▶ Task
Repeat each entry exactly and drop the pictures.

******

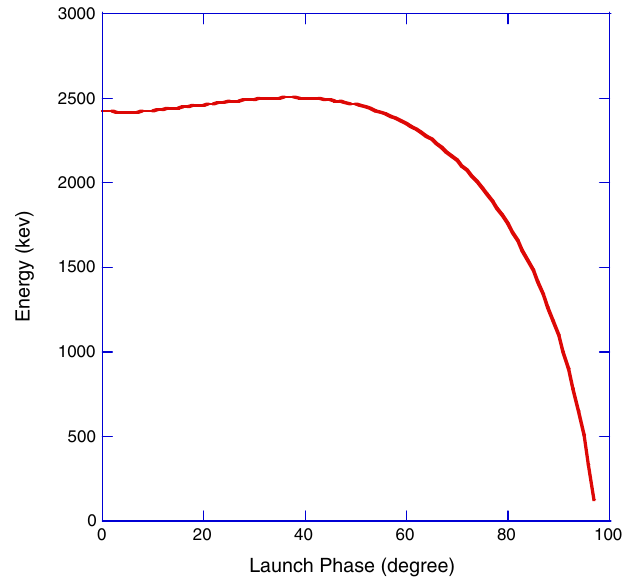
FIG. 4. Dependence of electron energy on rf phase of the injector cavity.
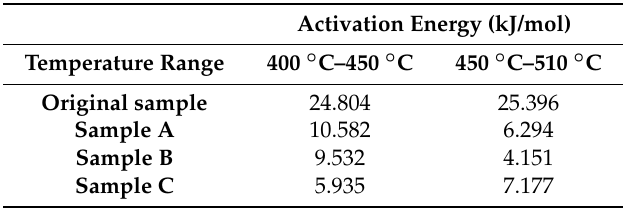
Table 2. Analysis of the activation energy of oil shale and its residue.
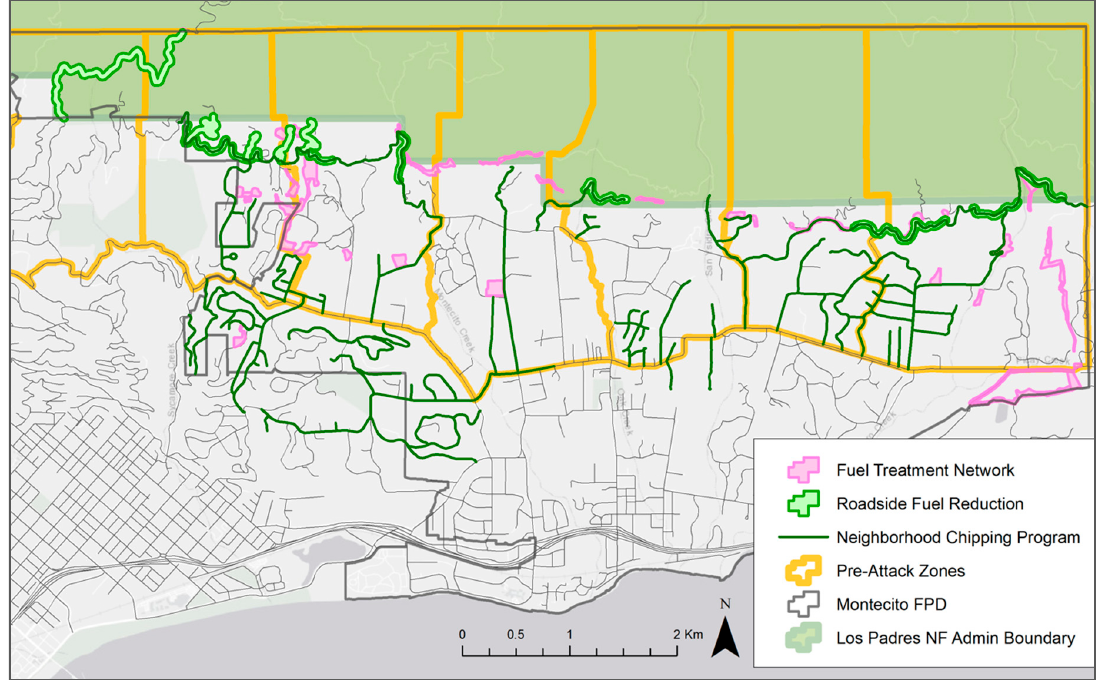
Figure 5. Location of different types of vulnerability reduction activities across the community of Montecito, including delineation of pre-attack zones used for evacuation planning, and fuel reduction treatments including Roadside fuel reduction efforts, the Neighborhood Chipping program, and the Fuel Treatment Network. (Adapted from [47]).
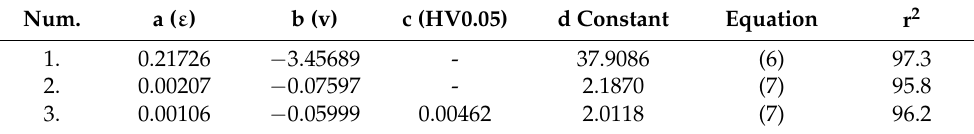
Table 7. Calculated coefficients of regression and coefficients expressing the quality of correlation.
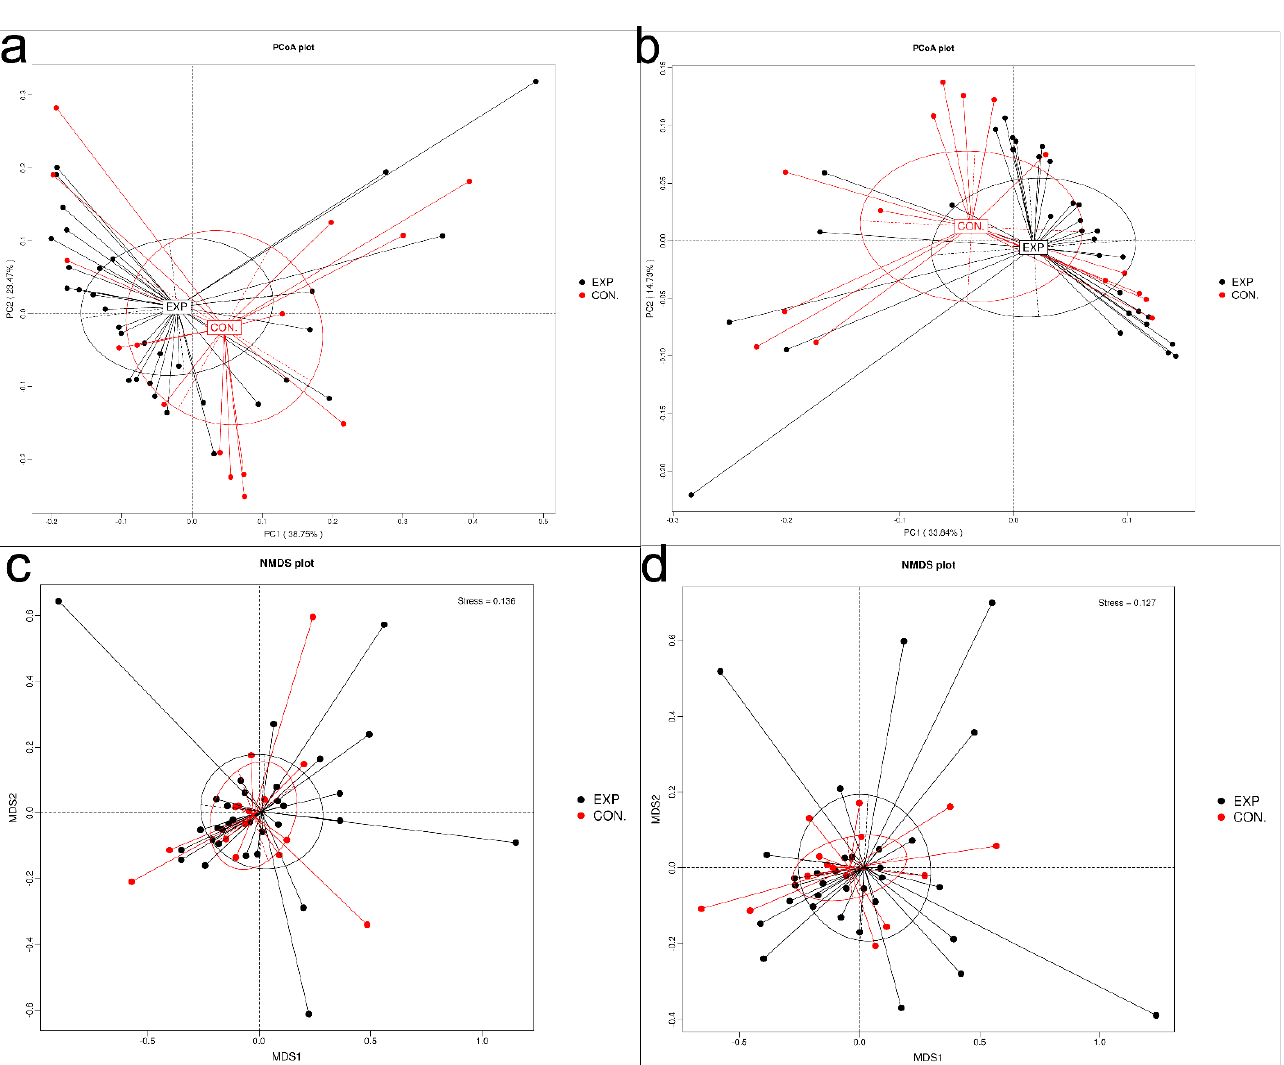
Figure 3. Dimension-reducing analysis based on species abundance (BLCA patients, EXP group; healthy individuals, CON group). Each point in the graph indicates a sample, and samples from the same group were represented using the same color. The distance between points indicated the degree of difference. ( a ) At the genus level, PCoA is shown. ( b ) At the species level, PCoA is shown. ( c ) At the genus level, NMDS is shown. Stress point = 0.136. ( d ) At the species level, NMDS is shown. Stress point = 0.127.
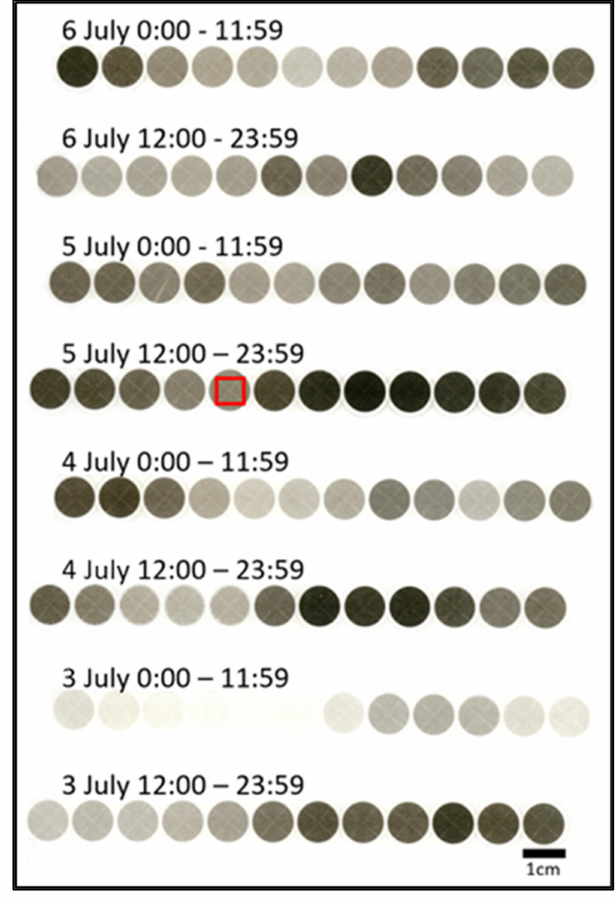
Figure 3. An example of the filter samples used for the Image J analysis. The red square shows how the samples were measured and all the times are indicated in Chilean standard local time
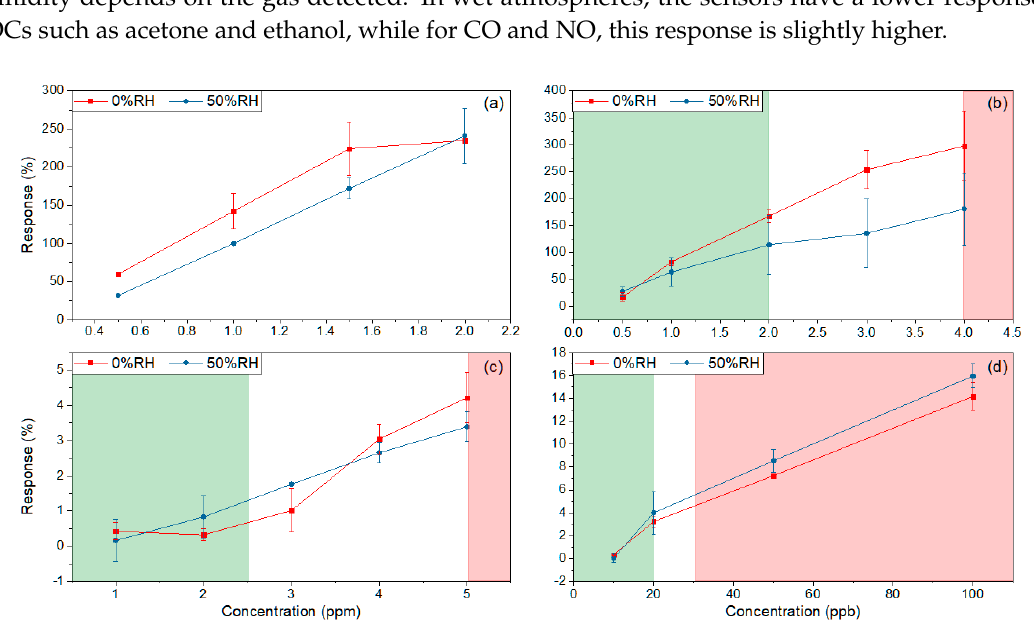
Figure 6. Responses at 300 ◦ C in dry (0% RH) and humidity (50% RH) air to di ff erent concentrations of biomarkers: ( a ) ethanol; ( b ) acetone; ( c ) CO; ( d ) NO. The green and red shades represent the concentrations corresponding to healthy and sick people,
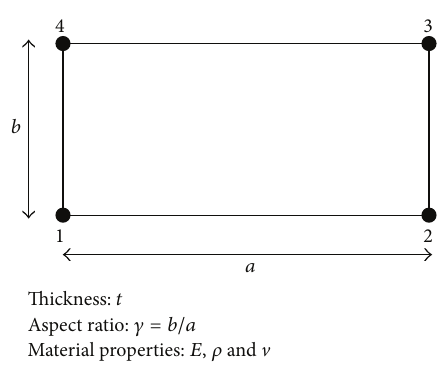
Figure 3: Rectangular Finite Element (Plane-Stress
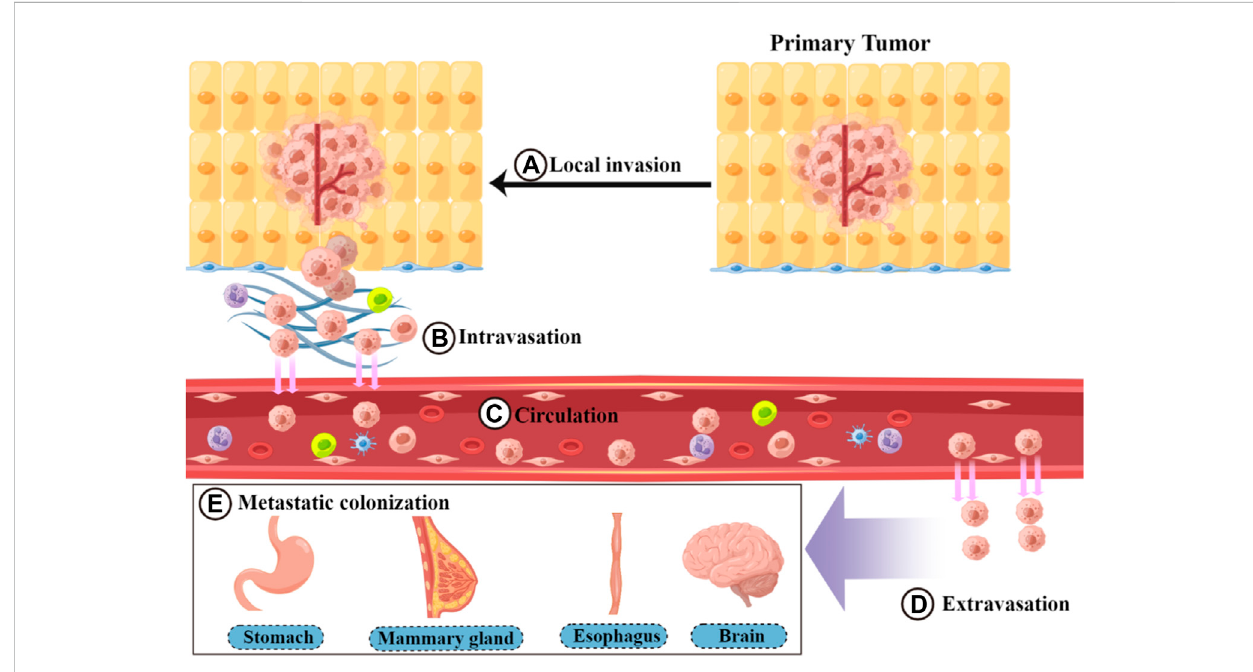
FIGURE 1 Process of the invasion – metastasis cascade. The invasion – metastasis cascade is complex and includes the following steps: (A) local invasion, (B) intravasation, (C) circulation, (D) extravasation, and (E) metastatic colonization.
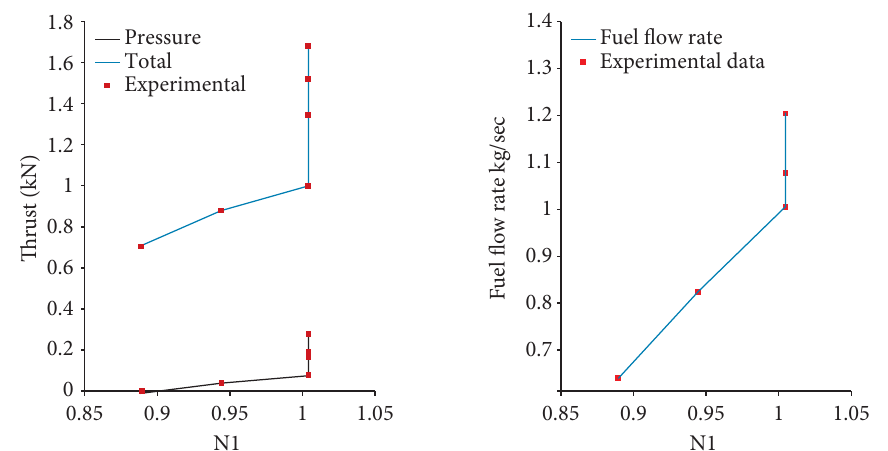
Figure 16. Major performance parameters from simulation, validated with test bed data. Total thrust refers to summation of pressure and momentum thrust, obtained from simulation.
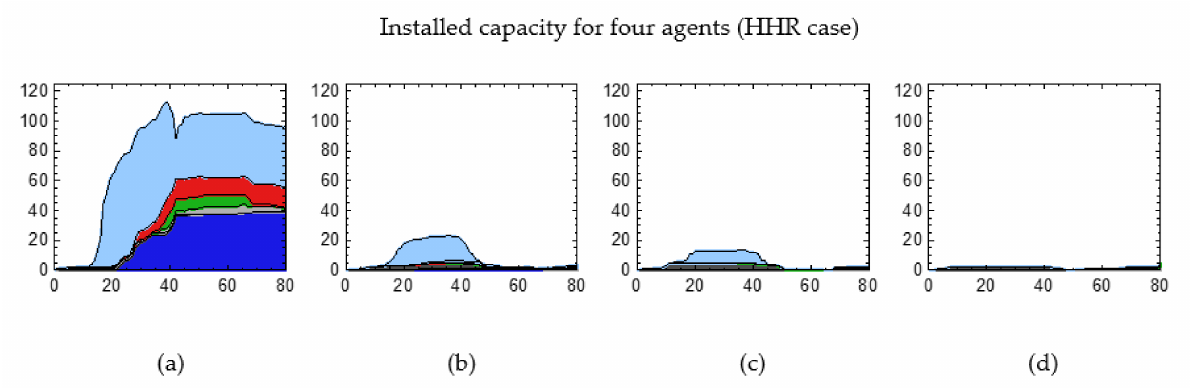
Figure 3. Illustration of the installed capacity for some agents in HHR case, ( a ) r = 5.0%, ( b ) r = 5.25%, ( c ) r = 5.5%, ( d ) r = 5.75%. The agent with r = 5% dominates the investing, while agents with r > 6.75% make no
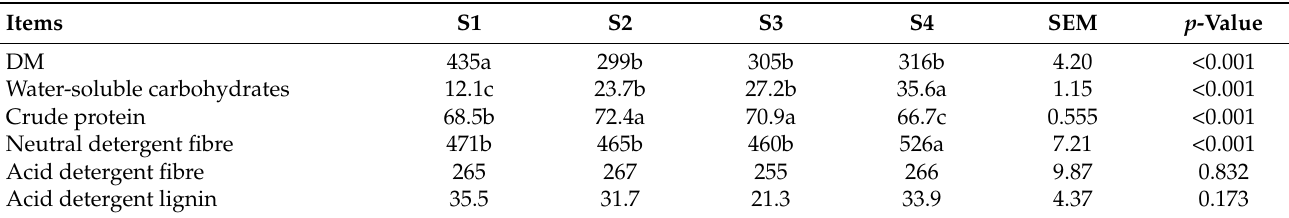
Table 6. Dry matter content (DM, g/kg) and chemical component concentrations (g/kg DM) of whole-plant corn silages (n =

******

▶ Written solution
FIG. 4. Dependence of electron energy on rf phase of the injector cavity.
Table 2. Analysis of the activation energy of oil shale and its residue.
Figure 5. Location of different types of vulnerability reduction activities across the community of Montecito, including delineation of pre-attack zones used for evacuation planning, and fuel reduction treatments including Roadside fuel reduction efforts, the Neighborhood Chipping program, and the Fuel Treatment Network. (Adapted from [47]).
Table 7. Calculated coefficients of regression and coefficients expressing the quality of correlation.
Figure 3. Dimension-reducing analysis based on species abundance (BLCA patients, EXP group; healthy individuals, CON group). Each point in the graph indicates a sample, and samples from the same group were represented using the same color. The distance between points indicated the degree of difference. ( a ) At the genus level, PCoA is shown. ( b ) At the species level, PCoA is shown. ( c ) At the genus level, NMDS is shown. Stress point = 0.136. ( d ) At the species level, NMDS is shown. Stress point = 0.127.
Figure 3. An example of the filter samples used for the Image J analysis. The red square shows how the samples were measured and all the times are indicated in Chilean standard local time
Figure 6. Responses at 300 ◦ C in dry (0% RH) and humidity (50% RH) air to di ff erent concentrations of biomarkers: ( a ) ethanol; ( b ) acetone; ( c ) CO; ( d ) NO. The green and red shades represent the concentrations corresponding to healthy and sick people,
Figure 3: Rectangular Finite Element (Plane-Stress
FIGURE 1 Process of the invasion – metastasis cascade. The invasion – metastasis cascade is complex and includes the following steps: (A) local invasion, (B) intravasation, (C) circulation, (D) extravasation, and (E) metastatic colonization.
Figure 16. Major performance parameters from simulation, validated with test bed data. Total thrust refers to summation of pressure and momentum thrust, obtained from simulation.
Figure 3. Illustration of the installed capacity for some agents in HHR case, ( a ) r = 5.0%, ( b ) r = 5.25%, ( c ) r = 5.5%, ( d ) r = 5.75%. The agent with r = 5% dominates the investing, while agents with r > 6.75% make no
Table 6. Dry matter content (DM, g/kg) and chemical component concentrations (g/kg DM) of whole-plant corn silages (n =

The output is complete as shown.